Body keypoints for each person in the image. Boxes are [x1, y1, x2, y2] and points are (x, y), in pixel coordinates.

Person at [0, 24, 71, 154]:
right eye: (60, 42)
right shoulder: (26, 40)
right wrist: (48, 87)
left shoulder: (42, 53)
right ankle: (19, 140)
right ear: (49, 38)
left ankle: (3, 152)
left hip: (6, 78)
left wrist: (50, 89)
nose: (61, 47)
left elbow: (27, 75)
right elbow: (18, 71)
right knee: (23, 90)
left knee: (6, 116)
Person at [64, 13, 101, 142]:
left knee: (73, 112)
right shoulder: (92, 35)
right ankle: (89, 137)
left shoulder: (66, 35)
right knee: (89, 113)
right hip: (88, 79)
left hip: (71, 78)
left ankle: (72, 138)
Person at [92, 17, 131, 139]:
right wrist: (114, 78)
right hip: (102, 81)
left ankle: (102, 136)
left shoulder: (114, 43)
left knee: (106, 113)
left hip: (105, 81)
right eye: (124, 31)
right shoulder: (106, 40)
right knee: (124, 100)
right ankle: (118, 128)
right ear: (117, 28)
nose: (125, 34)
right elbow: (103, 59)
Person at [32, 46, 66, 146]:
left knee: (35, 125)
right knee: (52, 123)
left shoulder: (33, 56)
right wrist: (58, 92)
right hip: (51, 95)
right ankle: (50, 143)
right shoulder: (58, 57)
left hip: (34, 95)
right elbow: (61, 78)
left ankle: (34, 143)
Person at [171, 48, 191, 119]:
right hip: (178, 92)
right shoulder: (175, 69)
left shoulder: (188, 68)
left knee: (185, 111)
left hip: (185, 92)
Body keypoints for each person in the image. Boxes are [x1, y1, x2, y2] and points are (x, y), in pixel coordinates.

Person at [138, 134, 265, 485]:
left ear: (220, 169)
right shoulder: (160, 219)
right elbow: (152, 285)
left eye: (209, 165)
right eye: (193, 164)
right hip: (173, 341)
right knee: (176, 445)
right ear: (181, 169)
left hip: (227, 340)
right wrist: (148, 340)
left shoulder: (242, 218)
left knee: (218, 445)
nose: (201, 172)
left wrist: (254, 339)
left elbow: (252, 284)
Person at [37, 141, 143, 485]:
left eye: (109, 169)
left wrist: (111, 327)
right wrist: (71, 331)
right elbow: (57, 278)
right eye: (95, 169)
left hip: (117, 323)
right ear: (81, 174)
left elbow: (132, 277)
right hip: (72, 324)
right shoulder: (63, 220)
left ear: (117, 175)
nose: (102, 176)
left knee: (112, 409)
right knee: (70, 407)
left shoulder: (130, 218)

[ASSIGNMENT]
Your task is to copy all of the entries exactly.

[RESPONSE BELOW]
Body keypoints for each person in the image. Boxes are [x1, y1, x2, y2] and points are (x, y), in pixel coordinates.

Person at [0, 24, 71, 154]:
right eye: (60, 42)
right shoulder: (26, 40)
right wrist: (48, 87)
left shoulder: (42, 53)
right ankle: (19, 140)
right ear: (49, 38)
left ankle: (3, 152)
left hip: (6, 78)
left wrist: (50, 89)
nose: (61, 47)
left elbow: (27, 75)
right elbow: (18, 71)
right knee: (23, 90)
left knee: (6, 116)
Person at [64, 13, 101, 142]:
left knee: (73, 112)
right shoulder: (92, 35)
right ankle: (89, 137)
left shoulder: (66, 35)
right knee: (89, 113)
right hip: (88, 79)
left hip: (71, 78)
left ankle: (72, 138)
Person at [92, 17, 131, 139]:
right wrist: (114, 78)
right hip: (102, 81)
left ankle: (102, 136)
left shoulder: (114, 43)
left knee: (106, 113)
left hip: (105, 81)
right eye: (124, 31)
right shoulder: (106, 40)
right knee: (124, 100)
right ankle: (118, 128)
right ear: (117, 28)
nose: (125, 34)
right elbow: (103, 59)
Person at [32, 46, 66, 146]:
left knee: (35, 125)
right knee: (52, 123)
left shoulder: (33, 56)
right wrist: (58, 92)
right hip: (51, 95)
right ankle: (50, 143)
right shoulder: (58, 57)
left hip: (34, 95)
right elbow: (61, 78)
left ankle: (34, 143)
Person at [171, 48, 191, 119]:
right hip: (178, 92)
right shoulder: (175, 69)
left shoulder: (188, 68)
left knee: (185, 111)
left hip: (185, 92)
Body keypoints for each person in the image. Boxes are [x1, y1, x2, y2] and points are (x, y), in pixel coordinates.

Person at [138, 134, 265, 485]:
left ear: (220, 169)
right shoulder: (160, 219)
right elbow: (152, 285)
left eye: (209, 165)
right eye: (193, 164)
right hip: (173, 341)
right knee: (176, 445)
right ear: (181, 169)
left hip: (227, 340)
right wrist: (148, 340)
left shoulder: (242, 218)
left knee: (218, 445)
nose: (201, 172)
left wrist: (254, 339)
left elbow: (252, 284)
Person at [37, 141, 143, 485]:
left eye: (109, 169)
left wrist: (111, 327)
right wrist: (71, 331)
right elbow: (57, 278)
right eye: (95, 169)
left hip: (117, 323)
right ear: (81, 174)
left elbow: (132, 277)
right hip: (72, 324)
right shoulder: (63, 220)
left ear: (117, 175)
nose: (102, 176)
left knee: (112, 409)
right knee: (70, 407)
left shoulder: (130, 218)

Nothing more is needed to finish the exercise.